**Work item:** Rewrite the text of all the rows below, swapping "days ago" for "hours ago" and leaving everything else unchanged. Leave the pictures out of your answer.

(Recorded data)
--------------------------------------------------

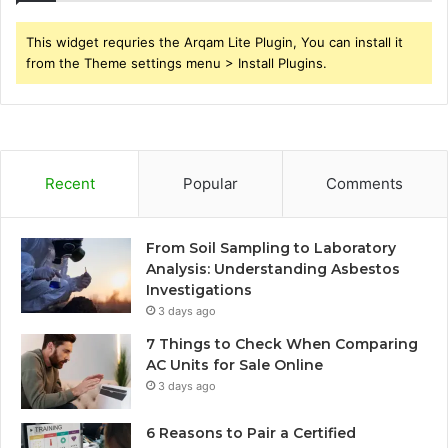
This widget requries the Arqam Lite Plugin, You can install it
from the Theme settings menu > Install Plugins.
Recent
Popular
Comments
From Soil Sampling to Laboratory
Analysis: Understanding Asbestos
Investigations
3 days ago
7 Things to Check When Comparing
AC Units for Sale Online
3 days ago
6 Reasons to Pair a Certified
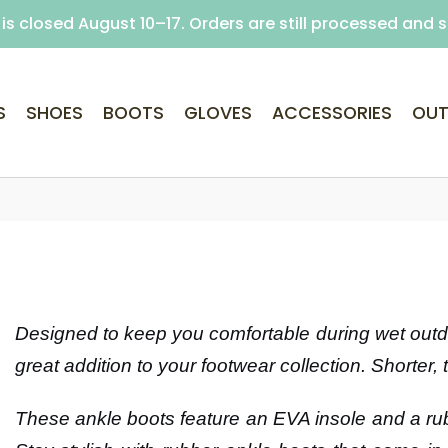
is closed August 10–17. Orders are still processed and 
Free delivery on purchases over €69 (Home delivery w
S
SHOES
BOOTS
GLOVES
ACCESSORIES
OUT
Designed to keep you comfortable during wet outdoo
great addition to your footwear collection. Shorter, 
These ankle boots feature an EVA insole and a rub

--------------------------------------------------

**Result:**
This widget requries the Arqam Lite Plugin, You can install it
from the Theme settings menu > Install Plugins.
Recent
Popular
Comments
From Soil Sampling to Laboratory
Analysis: Understanding Asbestos
Investigations
3 hours ago
7 Things to Check When Comparing
AC Units for Sale Online
3 hours ago
6 Reasons to Pair a Certified
is closed August 10–17. Orders are still processed and 
Free delivery on purchases over €69 (Home delivery w
S
SHOES
BOOTS
GLOVES
ACCESSORIES
OUT
Designed to keep you comfortable during wet outdoo
great addition to your footwear collection. Shorter, 
These ankle boots feature an EVA insole and a rub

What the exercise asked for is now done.